El uso de la capacidad instalada en la industria manufacturera argentina se ubicó en solo un 53,6% durante el mes de enero, marcando el peor comienzo de año para el sector desde la crisis económica de 2002. Esta cifra representa una caída notable en comparación con el mismo mes del año anterior.

El Instituto Nacional de Estadística y Censos (INDEC) publicó un informe que revela que el descenso más significativo se produjo en la industria metalmecánica, donde la utilización de la capacidad instalada se redujo del 38,1% al 31,4%. Además, se observaron caídas en otros sectores clave como el automotriz, que pasó del 34,8% al 24%, y en la industria textil, que disminuyó del 33,9% al 23,7%. Estos números reflejan el impacto de la apertura comercial sobre la producción local.

El Banco Provincia, a través de su Gerencia de Estudios Económicos, subrayó que el aumento en la importación de productos no debe ser interpretado como una simple sustitución de la producción nacional.

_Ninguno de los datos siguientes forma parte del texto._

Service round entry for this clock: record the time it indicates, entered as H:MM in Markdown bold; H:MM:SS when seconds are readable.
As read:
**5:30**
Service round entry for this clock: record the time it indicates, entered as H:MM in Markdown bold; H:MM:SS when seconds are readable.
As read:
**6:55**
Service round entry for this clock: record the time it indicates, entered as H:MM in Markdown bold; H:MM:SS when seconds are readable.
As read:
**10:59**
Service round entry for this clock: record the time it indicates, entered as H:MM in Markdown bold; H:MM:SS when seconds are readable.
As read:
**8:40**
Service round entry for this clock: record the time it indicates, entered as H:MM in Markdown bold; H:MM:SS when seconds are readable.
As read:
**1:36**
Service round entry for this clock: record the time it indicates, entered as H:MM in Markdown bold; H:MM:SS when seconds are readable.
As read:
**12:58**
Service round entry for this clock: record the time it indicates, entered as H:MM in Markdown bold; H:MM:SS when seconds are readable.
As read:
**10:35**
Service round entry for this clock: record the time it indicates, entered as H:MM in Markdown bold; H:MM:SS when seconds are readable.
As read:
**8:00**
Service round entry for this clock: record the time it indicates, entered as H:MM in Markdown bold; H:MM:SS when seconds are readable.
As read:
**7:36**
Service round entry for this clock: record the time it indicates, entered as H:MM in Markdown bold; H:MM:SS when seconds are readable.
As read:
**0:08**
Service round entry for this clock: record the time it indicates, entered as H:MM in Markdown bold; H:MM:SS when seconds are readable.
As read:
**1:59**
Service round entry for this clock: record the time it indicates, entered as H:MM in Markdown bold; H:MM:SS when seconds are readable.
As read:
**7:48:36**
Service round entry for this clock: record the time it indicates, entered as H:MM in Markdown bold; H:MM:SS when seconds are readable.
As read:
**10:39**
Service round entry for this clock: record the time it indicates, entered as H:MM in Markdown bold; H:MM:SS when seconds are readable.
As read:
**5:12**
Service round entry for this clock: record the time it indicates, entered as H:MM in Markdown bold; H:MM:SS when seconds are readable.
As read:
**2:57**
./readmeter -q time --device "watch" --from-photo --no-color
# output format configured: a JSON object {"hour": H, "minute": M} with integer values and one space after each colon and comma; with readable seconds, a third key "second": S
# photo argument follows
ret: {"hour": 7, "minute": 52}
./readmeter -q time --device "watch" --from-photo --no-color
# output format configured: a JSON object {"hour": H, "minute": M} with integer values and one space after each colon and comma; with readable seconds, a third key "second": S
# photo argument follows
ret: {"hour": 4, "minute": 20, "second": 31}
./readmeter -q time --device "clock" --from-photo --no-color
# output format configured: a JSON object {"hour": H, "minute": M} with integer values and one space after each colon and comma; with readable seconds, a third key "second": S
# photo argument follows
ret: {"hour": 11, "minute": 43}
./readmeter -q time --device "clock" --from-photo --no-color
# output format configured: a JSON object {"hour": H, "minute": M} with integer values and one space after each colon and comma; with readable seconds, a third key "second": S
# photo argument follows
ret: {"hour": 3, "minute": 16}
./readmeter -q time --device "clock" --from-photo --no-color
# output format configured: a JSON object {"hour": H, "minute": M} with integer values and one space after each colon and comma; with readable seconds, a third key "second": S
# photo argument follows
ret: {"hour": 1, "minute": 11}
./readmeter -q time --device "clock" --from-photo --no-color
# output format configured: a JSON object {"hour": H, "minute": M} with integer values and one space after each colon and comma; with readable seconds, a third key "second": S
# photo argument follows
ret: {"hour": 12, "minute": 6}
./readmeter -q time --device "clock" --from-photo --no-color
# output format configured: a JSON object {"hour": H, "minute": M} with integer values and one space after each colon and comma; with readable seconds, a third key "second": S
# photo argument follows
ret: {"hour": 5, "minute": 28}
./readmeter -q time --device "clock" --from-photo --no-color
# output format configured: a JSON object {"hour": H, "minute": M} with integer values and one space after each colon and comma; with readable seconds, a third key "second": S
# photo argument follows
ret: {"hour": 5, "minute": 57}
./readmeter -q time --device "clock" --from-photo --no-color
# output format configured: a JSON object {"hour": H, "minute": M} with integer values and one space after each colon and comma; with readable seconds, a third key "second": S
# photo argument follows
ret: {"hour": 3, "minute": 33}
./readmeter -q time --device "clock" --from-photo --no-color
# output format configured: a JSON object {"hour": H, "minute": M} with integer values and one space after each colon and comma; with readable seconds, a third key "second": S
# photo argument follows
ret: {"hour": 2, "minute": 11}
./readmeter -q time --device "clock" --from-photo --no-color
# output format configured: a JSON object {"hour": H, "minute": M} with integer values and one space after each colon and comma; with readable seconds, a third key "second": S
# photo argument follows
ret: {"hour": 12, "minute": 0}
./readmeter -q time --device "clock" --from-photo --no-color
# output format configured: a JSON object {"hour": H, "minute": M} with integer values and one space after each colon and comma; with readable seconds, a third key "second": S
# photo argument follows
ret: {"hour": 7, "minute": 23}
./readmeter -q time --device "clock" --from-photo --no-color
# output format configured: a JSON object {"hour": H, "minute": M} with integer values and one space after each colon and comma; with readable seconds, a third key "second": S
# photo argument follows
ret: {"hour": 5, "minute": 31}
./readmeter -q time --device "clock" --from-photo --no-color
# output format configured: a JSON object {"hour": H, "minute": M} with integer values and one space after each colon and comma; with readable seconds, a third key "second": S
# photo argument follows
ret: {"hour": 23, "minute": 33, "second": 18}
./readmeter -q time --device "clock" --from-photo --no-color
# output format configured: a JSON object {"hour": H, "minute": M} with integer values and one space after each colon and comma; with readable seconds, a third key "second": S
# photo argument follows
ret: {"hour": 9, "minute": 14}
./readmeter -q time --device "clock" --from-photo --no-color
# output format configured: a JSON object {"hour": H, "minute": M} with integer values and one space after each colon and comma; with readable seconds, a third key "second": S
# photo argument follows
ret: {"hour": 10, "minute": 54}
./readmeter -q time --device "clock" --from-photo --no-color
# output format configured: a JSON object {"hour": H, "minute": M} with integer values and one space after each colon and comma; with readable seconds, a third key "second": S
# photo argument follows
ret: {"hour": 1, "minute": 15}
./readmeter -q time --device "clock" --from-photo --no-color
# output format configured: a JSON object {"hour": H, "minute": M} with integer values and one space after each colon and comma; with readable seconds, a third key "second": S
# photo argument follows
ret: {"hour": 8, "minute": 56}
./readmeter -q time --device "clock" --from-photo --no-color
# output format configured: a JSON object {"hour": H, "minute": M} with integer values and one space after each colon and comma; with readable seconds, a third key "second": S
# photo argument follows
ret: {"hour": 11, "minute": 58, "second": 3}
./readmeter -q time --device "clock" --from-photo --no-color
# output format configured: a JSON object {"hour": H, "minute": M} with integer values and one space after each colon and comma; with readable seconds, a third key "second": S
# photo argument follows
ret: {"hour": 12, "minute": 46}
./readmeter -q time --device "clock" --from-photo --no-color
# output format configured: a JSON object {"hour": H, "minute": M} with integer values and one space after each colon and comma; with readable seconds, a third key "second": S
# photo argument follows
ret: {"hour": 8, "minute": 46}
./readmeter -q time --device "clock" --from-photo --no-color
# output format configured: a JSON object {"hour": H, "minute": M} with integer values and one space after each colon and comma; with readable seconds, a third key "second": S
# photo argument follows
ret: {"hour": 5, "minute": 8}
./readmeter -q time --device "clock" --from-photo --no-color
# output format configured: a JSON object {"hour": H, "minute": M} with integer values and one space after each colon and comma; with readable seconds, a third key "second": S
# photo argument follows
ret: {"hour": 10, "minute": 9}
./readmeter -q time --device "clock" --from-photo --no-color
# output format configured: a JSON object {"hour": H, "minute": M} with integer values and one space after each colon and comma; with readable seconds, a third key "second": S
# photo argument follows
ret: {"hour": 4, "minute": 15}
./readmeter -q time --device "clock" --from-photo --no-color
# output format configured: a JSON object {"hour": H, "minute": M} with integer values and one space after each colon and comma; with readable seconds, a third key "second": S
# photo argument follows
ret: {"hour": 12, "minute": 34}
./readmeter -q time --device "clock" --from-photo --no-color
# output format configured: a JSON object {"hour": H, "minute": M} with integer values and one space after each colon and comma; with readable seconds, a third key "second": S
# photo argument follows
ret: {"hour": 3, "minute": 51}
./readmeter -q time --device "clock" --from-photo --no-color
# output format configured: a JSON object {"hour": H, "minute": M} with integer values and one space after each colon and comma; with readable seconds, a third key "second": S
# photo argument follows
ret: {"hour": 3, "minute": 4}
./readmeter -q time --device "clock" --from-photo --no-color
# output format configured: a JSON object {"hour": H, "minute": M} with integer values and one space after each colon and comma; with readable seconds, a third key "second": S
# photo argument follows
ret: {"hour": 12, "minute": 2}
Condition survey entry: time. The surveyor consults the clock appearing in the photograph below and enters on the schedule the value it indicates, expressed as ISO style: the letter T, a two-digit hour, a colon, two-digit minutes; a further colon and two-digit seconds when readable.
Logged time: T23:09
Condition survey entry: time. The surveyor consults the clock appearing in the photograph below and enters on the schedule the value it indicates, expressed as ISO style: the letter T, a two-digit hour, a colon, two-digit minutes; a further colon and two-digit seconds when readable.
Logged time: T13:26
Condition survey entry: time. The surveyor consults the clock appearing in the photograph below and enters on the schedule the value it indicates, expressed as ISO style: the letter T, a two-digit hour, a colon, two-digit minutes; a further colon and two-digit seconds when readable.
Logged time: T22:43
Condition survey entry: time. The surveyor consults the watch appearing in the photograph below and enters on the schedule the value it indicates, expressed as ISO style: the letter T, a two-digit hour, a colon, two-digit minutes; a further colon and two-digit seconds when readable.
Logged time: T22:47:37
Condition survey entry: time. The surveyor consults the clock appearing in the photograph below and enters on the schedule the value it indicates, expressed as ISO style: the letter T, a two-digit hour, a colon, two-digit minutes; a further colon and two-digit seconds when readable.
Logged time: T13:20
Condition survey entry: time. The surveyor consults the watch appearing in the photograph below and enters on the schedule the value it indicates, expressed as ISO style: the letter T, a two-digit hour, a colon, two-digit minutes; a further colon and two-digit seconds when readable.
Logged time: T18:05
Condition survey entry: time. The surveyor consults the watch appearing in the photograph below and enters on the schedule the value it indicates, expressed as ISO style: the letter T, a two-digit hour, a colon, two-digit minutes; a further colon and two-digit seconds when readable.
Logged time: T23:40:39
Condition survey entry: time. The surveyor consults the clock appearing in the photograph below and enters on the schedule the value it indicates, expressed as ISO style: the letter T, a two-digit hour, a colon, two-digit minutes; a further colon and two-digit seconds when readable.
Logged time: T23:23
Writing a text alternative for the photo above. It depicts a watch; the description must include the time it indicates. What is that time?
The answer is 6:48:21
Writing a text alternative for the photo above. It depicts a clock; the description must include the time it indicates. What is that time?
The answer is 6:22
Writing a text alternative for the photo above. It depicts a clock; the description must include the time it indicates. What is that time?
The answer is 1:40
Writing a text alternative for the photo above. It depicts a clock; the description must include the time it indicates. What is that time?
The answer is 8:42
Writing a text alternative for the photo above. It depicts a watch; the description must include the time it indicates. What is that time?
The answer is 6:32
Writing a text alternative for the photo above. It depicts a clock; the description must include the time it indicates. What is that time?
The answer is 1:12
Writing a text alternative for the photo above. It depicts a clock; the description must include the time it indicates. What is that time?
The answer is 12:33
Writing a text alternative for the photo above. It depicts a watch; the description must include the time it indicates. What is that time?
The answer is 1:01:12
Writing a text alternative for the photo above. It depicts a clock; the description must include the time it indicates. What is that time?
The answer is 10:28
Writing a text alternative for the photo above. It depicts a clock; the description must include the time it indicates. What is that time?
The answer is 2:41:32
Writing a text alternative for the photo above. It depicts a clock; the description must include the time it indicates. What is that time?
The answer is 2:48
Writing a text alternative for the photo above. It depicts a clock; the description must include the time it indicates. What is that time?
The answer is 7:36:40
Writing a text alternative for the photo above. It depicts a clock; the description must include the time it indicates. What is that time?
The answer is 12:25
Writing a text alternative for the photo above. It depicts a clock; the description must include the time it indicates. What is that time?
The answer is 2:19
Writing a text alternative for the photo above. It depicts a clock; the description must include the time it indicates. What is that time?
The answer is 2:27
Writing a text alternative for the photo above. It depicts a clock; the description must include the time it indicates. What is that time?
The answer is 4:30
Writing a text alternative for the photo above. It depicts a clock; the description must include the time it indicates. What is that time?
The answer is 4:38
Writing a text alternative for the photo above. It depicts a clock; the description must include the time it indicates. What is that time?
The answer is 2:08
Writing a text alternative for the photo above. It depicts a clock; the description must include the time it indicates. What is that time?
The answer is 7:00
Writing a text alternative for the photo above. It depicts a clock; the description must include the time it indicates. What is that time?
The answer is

En sectores que dependen del mercado interno y son intensivos en mano de obra, como el textil y el calzado, el incremento de importaciones ha llevado a una "sustitución inversa" que amenaza con debilitar aún más la estructura industrial del país. En contraste, sectores como la refinación del petróleo y la industria química mostraron niveles de utilización superiores al promedio, alcanzando hasta un 86,8%.